MPG is misleading anyway. read section 2 from this link. http://en.wikipedia.org/wiki/Miles_per_gallon#Increase_in_MPG_and_decrease_in_l.2F100.C2.A0km


----------



## Jungle (Feb 17, 2010)

I got rid of my car when it was time for brakes, tie rods, suspension and tires. All of those repairs was almost what the car was worth!


----------



## canabiz (Apr 4, 2009)

Folks, I bit the bullet if you will and picked up a 2006 Nissan X-Trail SE today. It only has 70K on it and has no issues that I can speak of. I had it inspected in the shop by my mechanic and also ordered a Carproof report for peace of mind and everything checked out fine.

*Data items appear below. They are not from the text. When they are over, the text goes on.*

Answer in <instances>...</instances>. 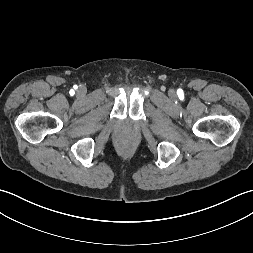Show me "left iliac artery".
<instances>
[{"instance_id": "obj_1", "label": "left iliac artery", "mask_w": 253, "mask_h": 253, "mask_svg": "<svg viewBox=\"0 0 253 253\" xmlns=\"http://www.w3.org/2000/svg\"><path fill=\"white\" fill-rule=\"evenodd\" d=\"M179 95H182V91L178 93Z\"/></svg>"}]
</instances>
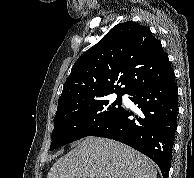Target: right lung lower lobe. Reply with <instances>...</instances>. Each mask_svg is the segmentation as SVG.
I'll return each instance as SVG.
<instances>
[{"label": "right lung lower lobe", "mask_w": 194, "mask_h": 178, "mask_svg": "<svg viewBox=\"0 0 194 178\" xmlns=\"http://www.w3.org/2000/svg\"><path fill=\"white\" fill-rule=\"evenodd\" d=\"M178 88L174 73L166 79L134 90L130 95L141 116L122 108L88 136H99L125 143L150 157L167 178L177 129Z\"/></svg>", "instance_id": "1"}]
</instances>
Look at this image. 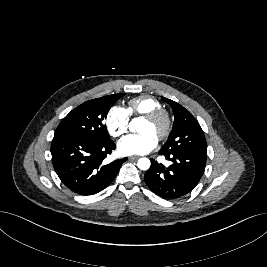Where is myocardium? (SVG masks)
<instances>
[{"label": "myocardium", "mask_w": 267, "mask_h": 267, "mask_svg": "<svg viewBox=\"0 0 267 267\" xmlns=\"http://www.w3.org/2000/svg\"><path fill=\"white\" fill-rule=\"evenodd\" d=\"M144 119L151 123L161 125V129L157 135V138L159 140H164L165 138H167L172 130V117L170 113L163 108H159L147 113L146 115H144Z\"/></svg>", "instance_id": "myocardium-1"}]
</instances>
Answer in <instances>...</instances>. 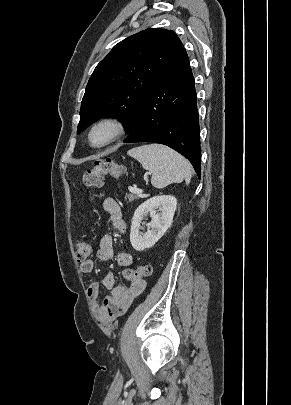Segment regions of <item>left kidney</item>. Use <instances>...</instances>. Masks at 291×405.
Returning <instances> with one entry per match:
<instances>
[{
    "label": "left kidney",
    "instance_id": "left-kidney-1",
    "mask_svg": "<svg viewBox=\"0 0 291 405\" xmlns=\"http://www.w3.org/2000/svg\"><path fill=\"white\" fill-rule=\"evenodd\" d=\"M176 208L177 200L170 195L154 196L138 206L134 212L130 230L132 247L136 251L152 247L171 226ZM157 209L160 213H157ZM148 214L151 222L147 224L148 230L141 234V222Z\"/></svg>",
    "mask_w": 291,
    "mask_h": 405
}]
</instances>
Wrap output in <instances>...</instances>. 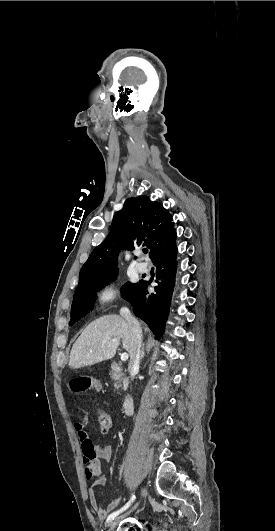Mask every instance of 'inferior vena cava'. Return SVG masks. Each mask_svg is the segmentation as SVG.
<instances>
[{"instance_id":"obj_1","label":"inferior vena cava","mask_w":275,"mask_h":531,"mask_svg":"<svg viewBox=\"0 0 275 531\" xmlns=\"http://www.w3.org/2000/svg\"><path fill=\"white\" fill-rule=\"evenodd\" d=\"M120 315H122V317H124V319L128 321L132 331L131 347L129 351L130 361L128 369L133 379L137 371H139L140 353L142 347V331L138 321H136V319H134V317L130 315L129 309H121Z\"/></svg>"}]
</instances>
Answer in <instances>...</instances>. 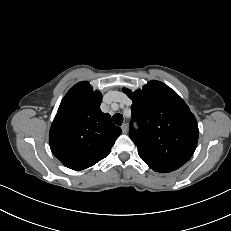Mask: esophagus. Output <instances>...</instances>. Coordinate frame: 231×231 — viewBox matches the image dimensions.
Segmentation results:
<instances>
[{"mask_svg": "<svg viewBox=\"0 0 231 231\" xmlns=\"http://www.w3.org/2000/svg\"><path fill=\"white\" fill-rule=\"evenodd\" d=\"M121 129H122V132H123L124 134H126L127 131H128V127H127L126 124H122Z\"/></svg>", "mask_w": 231, "mask_h": 231, "instance_id": "esophagus-1", "label": "esophagus"}]
</instances>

I also looked at a couple of CR-Vs but folks always ask for the moon for their used Honda and Toyota but that is their prerogative. I'd rather buy a lesser-known brand (with comparable quality) and use the difference to pay my mortgage.

Our previously-mentioned Camry no longer starts after the heavy rains in Ottawa a few days ago. I suspect it has something to do with the distributor caps/wires/sparkplugs but I will not spend any more time/money on this puppy. It has done us well but it's time to move on.

Cheers!


----------



## davext (Apr 11, 2010)

I'd say just buy it when the costs of repairs don't make sense anymore. I sold my 1997 CR-V when it was about time to change the timing belt.


----------



## Sherlock (Apr 18, 2010)

I don't think that the OP is a good candidate for renting.


----------